It wasn’t even close. I don’t like either of them and I’m not voting for either of them, but this fight was a total K.O.
Demeanor: Trump was dour and grouchy most of the time, while Clinton was smiling, calm, confident, and even friendly most of the time. She was never rattled; he frequently fell into traps that she baited.
Names: Clinton called Trump by his first name all night, and he never mentioned it, while he always deferred to her as “Secretary Clinton,” going so far as to make a point of pleasing her with the title. If he thought he was being subtly classy, it was so subtle that it got lost. She won that aspect by default.
Content: Trump actually had plenty of solid content, but his scattershot delivery and constant repetition undercut any power his points had. His content was consistently better than hers, but she also had an impressive roster of facts, and his points got lost in the noise of his painfully bad delivery.

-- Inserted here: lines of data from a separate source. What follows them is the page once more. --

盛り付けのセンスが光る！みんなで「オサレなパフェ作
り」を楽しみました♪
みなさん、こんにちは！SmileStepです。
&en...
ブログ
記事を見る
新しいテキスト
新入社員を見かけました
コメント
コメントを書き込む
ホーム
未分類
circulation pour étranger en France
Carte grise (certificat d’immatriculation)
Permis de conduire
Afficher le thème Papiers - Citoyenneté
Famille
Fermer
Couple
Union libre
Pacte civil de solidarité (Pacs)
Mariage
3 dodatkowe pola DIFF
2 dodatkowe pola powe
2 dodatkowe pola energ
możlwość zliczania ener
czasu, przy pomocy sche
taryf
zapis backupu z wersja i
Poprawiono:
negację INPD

Pivots and pandering: Both candidates pivoted unceasingly, but Clinton’s tended to be smooth and clean. Trump’s pivots were ghastly–bald, clumsy, and as obvious as the rookie he is. Clinton’s worst moment was her pathetic pandering to African Americans on the race relations issue, but Trump was bad there, too. He always sounded like he was regurgitating the talking points some intern made him memorize backstage. Of course, Clinton was doing the same, but she didn’t *sound* like she was.

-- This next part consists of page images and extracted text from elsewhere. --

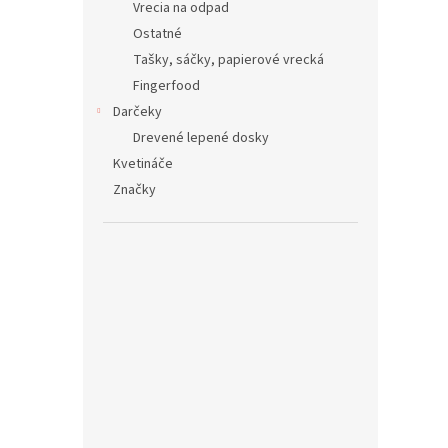
Vrecia na odpad
Ostatné
Tašky, sáčky, papierové vrecká
Fingerfood
Darčeky
Drevené lepené dosky
Kvetináče
Značky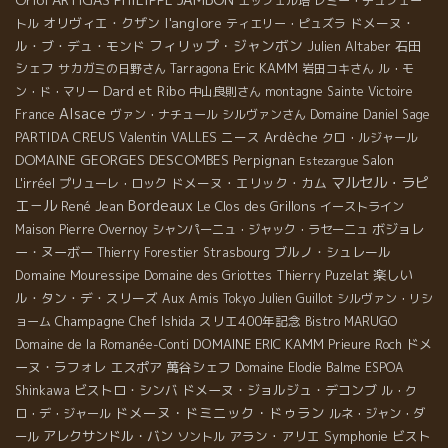
エッフェル塔
レミー・デュフェー
l'anglore
オリヴィエ・クザン
ドメーヌ・
トル
ティエリー・ピュズラ
フィリップ・ジャンボン
ル・ブ・デュ・モンド
Julien Altaber
石田
シェフ
Eric KAMM
サカガミの日野さん
Tarragona
岩田コキさん
ル・モ
Dard et Ribo
ン・ド・マリー
中山良則さん
montagne Sainte Victoire
Alsace
France
ヴァン・ナチュール
シルヴァンさん
Domaine Daniel Sage
PARTIDA CREUS
Valentin VALLES
ニース
Ardèche
クロ・ルジャール
DOMAINE GEORGES DESCOMBES
Perpignan
Salon
Estezargue
マルセル・ラピ
L'irréel
ドメーヌ・エリック・カム
プリューレ・ロック
Bordeaux
エ－ル
René Jean
Le Clos des Grillons
イーストライン
ボジョレ
Maison Pierre Overnoy
シャンパーニュ・ジャック・ラセーニュ
ー・ヌーボー
ブルノ・シュレール
Thierry Forestier
Strasbourg
Domaine Mouressipe
楽しい
Domaine des Griottes
Thierry Puzelat
ル・タン・デ・スリーズ
Aux Amis Tokyo
Julien Guillot
シルヴァン・リシ
Champagne
スリエ400年記念
ョーム
Chef Ishida
Bistro MARUGO
DOMAINE ERIC KAMM
ドメ
Domaine de la Romanée-Conti
Prieure Roch
ーヌ・ラフォレ
エスポア
萬谷シェフ
Domaine Elodie Balme
ESPOA
ビストロ・シンバ
ドメーヌ・ジョルジュ・デコンブ
Shinkawa
ル・ク
ドメーヌ・ドミニック・ドゥラン
ロ・デ・ジャール
ルネ・ジャン・ダ
アレクサンドル・バン
アラン・アリエ
Symphonie
ビスト
ール
ソントル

Rhetoric: Trump actually did score a couple of solid one-liner shots at Clinton, but she had more, and her quotes will be more memorable. Where she always came back strong after he landed a good argument against her, he usually meekly acquiesced and then went off on another weird tangent.
Bottom line: Trump’s campaign has shown the far better fight for months, but tonight Clinton appeared completely presidential. It was a giant victory for her.